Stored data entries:
########################################

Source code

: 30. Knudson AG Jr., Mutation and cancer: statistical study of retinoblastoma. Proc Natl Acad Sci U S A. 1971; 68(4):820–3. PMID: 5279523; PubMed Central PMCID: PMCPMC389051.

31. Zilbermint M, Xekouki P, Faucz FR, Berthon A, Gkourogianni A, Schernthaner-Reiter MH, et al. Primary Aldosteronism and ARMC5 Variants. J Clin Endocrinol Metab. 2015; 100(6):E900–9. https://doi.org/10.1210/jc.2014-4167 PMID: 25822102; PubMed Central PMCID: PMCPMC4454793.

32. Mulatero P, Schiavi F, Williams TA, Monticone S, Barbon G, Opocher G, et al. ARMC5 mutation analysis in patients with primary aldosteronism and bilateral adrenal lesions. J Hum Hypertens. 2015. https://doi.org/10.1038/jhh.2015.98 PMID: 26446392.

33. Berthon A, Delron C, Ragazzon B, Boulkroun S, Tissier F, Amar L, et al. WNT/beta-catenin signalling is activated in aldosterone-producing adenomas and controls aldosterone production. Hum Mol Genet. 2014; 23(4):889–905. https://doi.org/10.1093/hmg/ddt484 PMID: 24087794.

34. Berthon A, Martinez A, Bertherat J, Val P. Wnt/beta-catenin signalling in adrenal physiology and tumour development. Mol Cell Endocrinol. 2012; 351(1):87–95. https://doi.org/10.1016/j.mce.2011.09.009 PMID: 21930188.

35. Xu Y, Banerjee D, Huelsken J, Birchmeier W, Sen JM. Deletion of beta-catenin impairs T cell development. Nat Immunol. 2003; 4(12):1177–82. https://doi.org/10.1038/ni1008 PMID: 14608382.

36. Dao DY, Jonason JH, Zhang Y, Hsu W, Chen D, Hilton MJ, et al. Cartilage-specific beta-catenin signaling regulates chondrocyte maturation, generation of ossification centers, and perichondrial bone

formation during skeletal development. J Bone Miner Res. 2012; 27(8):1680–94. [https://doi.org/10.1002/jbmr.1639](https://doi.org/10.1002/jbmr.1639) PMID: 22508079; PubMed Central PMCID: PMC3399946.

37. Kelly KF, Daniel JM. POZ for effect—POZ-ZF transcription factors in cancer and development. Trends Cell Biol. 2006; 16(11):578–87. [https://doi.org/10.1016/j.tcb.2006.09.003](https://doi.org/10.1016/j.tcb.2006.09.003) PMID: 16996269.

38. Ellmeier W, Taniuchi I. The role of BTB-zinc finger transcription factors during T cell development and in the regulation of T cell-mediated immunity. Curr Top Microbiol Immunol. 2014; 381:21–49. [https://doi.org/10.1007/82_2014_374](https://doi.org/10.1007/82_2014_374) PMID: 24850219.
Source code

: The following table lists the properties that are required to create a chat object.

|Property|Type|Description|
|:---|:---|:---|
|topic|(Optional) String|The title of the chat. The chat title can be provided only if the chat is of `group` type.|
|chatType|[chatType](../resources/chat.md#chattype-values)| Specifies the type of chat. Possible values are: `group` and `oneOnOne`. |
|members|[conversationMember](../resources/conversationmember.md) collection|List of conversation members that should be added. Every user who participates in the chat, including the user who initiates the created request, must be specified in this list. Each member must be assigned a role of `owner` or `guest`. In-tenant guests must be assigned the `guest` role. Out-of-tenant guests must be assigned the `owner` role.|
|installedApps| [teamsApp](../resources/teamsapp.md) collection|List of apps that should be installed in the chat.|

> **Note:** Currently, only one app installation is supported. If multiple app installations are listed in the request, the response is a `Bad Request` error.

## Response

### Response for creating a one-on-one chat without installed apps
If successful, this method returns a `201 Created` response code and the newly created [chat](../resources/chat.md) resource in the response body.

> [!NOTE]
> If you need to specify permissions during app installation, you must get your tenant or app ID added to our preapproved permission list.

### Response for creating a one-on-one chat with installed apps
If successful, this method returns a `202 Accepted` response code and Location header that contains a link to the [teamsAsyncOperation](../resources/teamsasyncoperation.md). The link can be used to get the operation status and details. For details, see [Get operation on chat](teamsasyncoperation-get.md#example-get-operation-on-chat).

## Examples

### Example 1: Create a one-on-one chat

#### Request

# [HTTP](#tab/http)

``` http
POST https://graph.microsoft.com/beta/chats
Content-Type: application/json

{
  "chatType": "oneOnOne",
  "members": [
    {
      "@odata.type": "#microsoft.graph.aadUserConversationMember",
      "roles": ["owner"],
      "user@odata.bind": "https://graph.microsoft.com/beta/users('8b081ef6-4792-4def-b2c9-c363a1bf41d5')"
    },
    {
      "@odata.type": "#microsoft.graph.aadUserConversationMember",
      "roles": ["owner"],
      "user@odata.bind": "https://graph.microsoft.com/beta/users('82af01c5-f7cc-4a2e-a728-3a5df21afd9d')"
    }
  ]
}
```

########################################

PROBLEM REQUIREMENTS: Copy out every line of the records that the string "tenant" appears in.

RESPONSE:
|members|[conversationMember](../resources/conversationmember.md) collection|List of conversation members that should be added. Every user who participates in the chat, including the user who initiates the created request, must be specified in this list. Each member must be assigned a role of `owner` or `guest`. In-tenant guests must be assigned the `guest` role. Out-of-tenant guests must be assigned the `owner` role.|
> If you need to specify permissions during app installation, you must get your tenant or app ID added to our preapproved permission list.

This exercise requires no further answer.